Task statement :: Line by line, print the records exactly as they are, dropping the pictures.

Data for processing ::
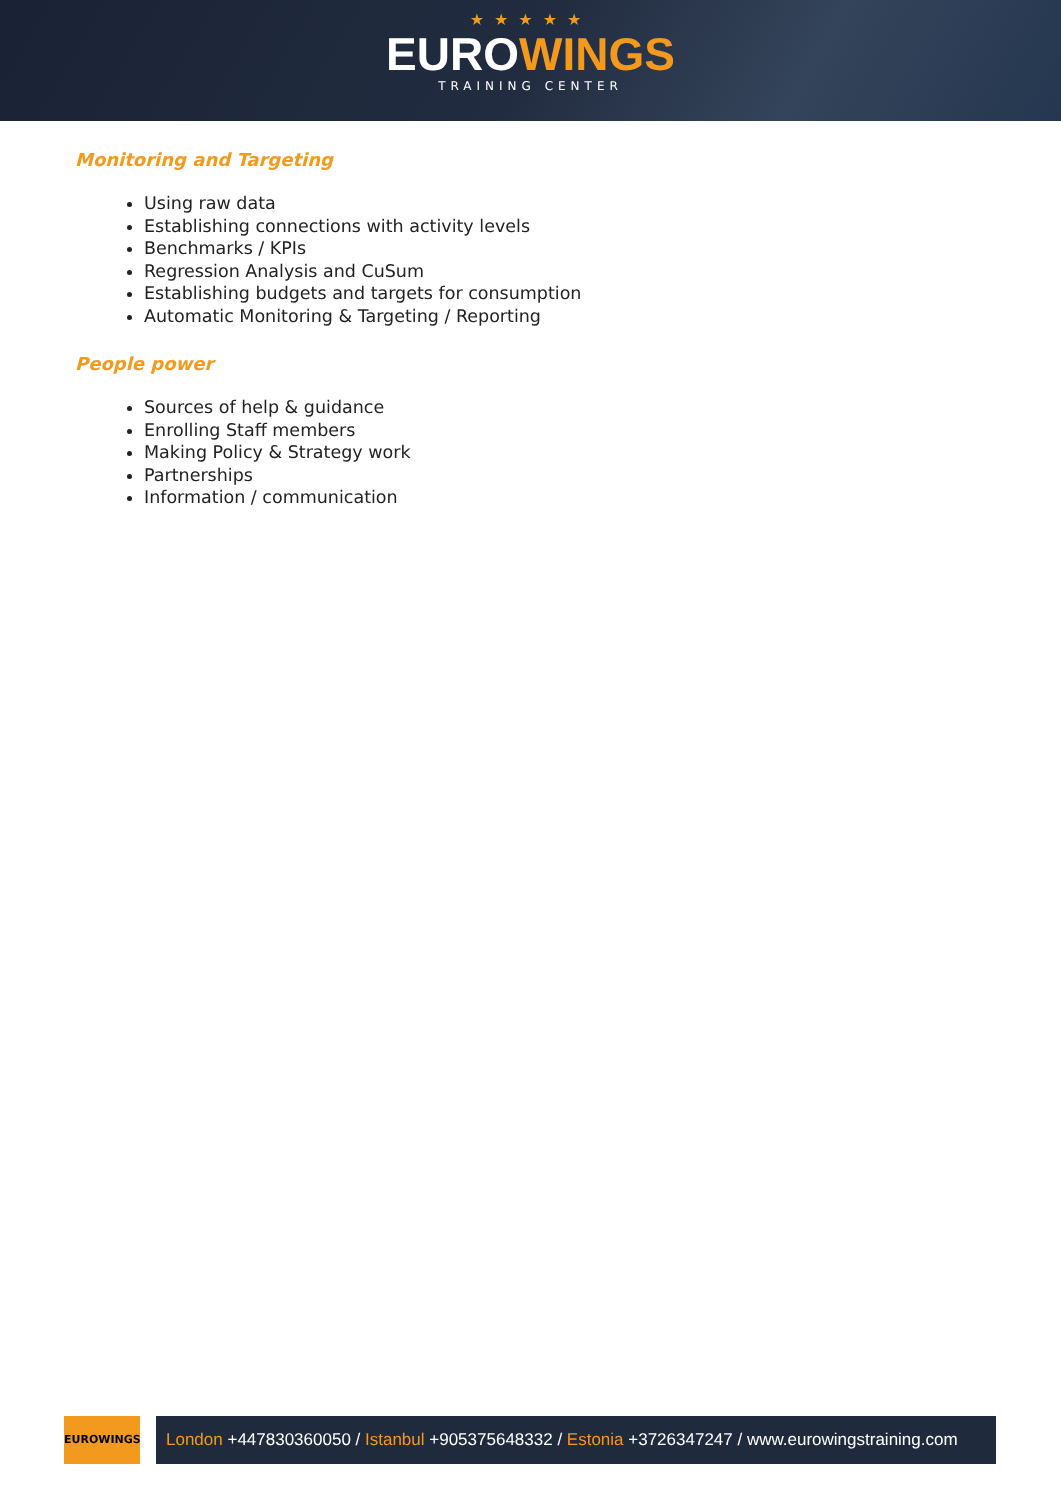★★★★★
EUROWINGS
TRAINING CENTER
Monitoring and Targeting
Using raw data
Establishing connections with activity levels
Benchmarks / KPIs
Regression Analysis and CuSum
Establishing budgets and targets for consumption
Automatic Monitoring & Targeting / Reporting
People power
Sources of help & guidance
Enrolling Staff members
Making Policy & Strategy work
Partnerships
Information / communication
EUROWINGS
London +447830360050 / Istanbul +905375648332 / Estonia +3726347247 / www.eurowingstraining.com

Exercise result ::
★★★★★
EUROWINGS
TRAINING CENTER
Monitoring and Targeting
Using raw data
Establishing connections with activity levels
Benchmarks / KPIs
Regression Analysis and CuSum
Establishing budgets and targets for consumption
Automatic Monitoring & Targeting / Reporting
People power
Sources of help & guidance
Enrolling Staff members
Making Policy & Strategy work
Partnerships
Information / communication
EUROWINGS
London +447830360050 / Istanbul +905375648332 / Estonia +3726347247 / www.eurowingstraining.com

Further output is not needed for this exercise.